The way I see it, there’s a lot of disruptive innovation in what’s going on just now and that paradigm can tell us something about what might happen next in capital markets. This is the Clayton Christensen model we talk about frequently, and the basics are as follows:

  • Disruptive companies start at the low end of a market, focusing on customers underserved by established players. Incumbents ignore this new competition because the customers they’re losing aren’t especially profitable.
  • Over time the disruptor climbs the value chain, offering better products and services. They still leverage their original competitive advantage but use it in new ways.
  • Eventually the incumbents either fail or adopt the disruptor’s business model, and the whole cycle starts over again.
  • Examples: Japanese cars in US/Europe markets from 1960 – 2000, Amazon from the 1990s to the present, exchange traded funds from the 2000s to now. Even the old Sears mail order catalog of the 1910s and 1920 was a classic disruptor of small-town general stores.

Viewed through this lens, retail stock investing is following a pretty classic disruption model and we have to assume it will have further influence on capital markets. The underserved market – retail investors, often younger – now have free stock trading and social media that binds them together. They aren’t usually risking huge sums – stimulus checks have pride of place in terms of explanations for where their capital stock originated – but there’s a lot of them in the system now. As a cohort, they seem well versed in both gambling and gaming. They know how to call a bluff, think about statistical probabilities, and act quickly when they have to. Individually, these factors don’t mean much. Collectively, they multiply on themselves.

The big lesson about disruption we’ve all learned in the last 10 years is that when the ball gets going, it rarely stops. Opining on whether that’s good or bad isn’t especially useful. We see the same trends in many other places, politics being first among equals on this count.

I’ll close out today’s story with three ideas for how to navigate the unusual market we find ourselves in on the assumption it will last for a while.

#1: There’s every possibility that we’ll see more hedge fund de-risking days like yesterday, so remember our 5 percent rule. If the S&P 500 closes down 5 pct or more, history says that is a good entry point. There may be more than just 1 – as many as 5 to 12 if things go really pear shaped – so don’t go all-in on the first big flush. But do buy some…

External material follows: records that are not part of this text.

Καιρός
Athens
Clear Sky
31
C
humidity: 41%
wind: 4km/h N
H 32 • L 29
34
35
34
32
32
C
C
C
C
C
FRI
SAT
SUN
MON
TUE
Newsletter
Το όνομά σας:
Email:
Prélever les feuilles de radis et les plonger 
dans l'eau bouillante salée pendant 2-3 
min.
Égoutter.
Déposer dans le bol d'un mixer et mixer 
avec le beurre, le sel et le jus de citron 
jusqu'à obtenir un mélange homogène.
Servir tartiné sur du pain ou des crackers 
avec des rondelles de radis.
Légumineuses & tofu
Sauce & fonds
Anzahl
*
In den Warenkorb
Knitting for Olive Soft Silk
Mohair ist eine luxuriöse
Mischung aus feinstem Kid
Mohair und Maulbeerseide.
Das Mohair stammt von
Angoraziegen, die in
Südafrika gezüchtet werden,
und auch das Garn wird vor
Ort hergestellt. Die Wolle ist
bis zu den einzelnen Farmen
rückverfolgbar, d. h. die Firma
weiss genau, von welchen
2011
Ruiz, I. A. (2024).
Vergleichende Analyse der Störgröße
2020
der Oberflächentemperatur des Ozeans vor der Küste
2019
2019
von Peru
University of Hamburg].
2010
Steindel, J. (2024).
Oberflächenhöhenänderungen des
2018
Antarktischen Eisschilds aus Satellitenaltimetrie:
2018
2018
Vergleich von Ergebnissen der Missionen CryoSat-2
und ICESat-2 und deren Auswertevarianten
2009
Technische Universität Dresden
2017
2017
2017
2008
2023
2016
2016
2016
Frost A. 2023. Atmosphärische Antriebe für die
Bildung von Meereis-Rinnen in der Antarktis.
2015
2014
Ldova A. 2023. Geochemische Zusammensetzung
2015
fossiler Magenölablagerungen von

#2: Be very wary of shorting any name a retail investor likely knows. There’s a certain irony that GameStop, where plenty of the current crop of retail investors likely shopped in their youth, is the eye of the current storm. If I were running a market neutral book, I would pair longs with industry/sector ETF shorts and look for relative outperformance. Single stock shorts can blow out portfolio risk very quickly in the current market.

#3: Stay focused on the big picture. GameStop and its ilk are attention magnets, but all the really important issues to equity values remain. Vaccine rollouts. Earnings leverage. Inflation and interest rates.

Keep your focus on those and try not to lose your joie de vivre.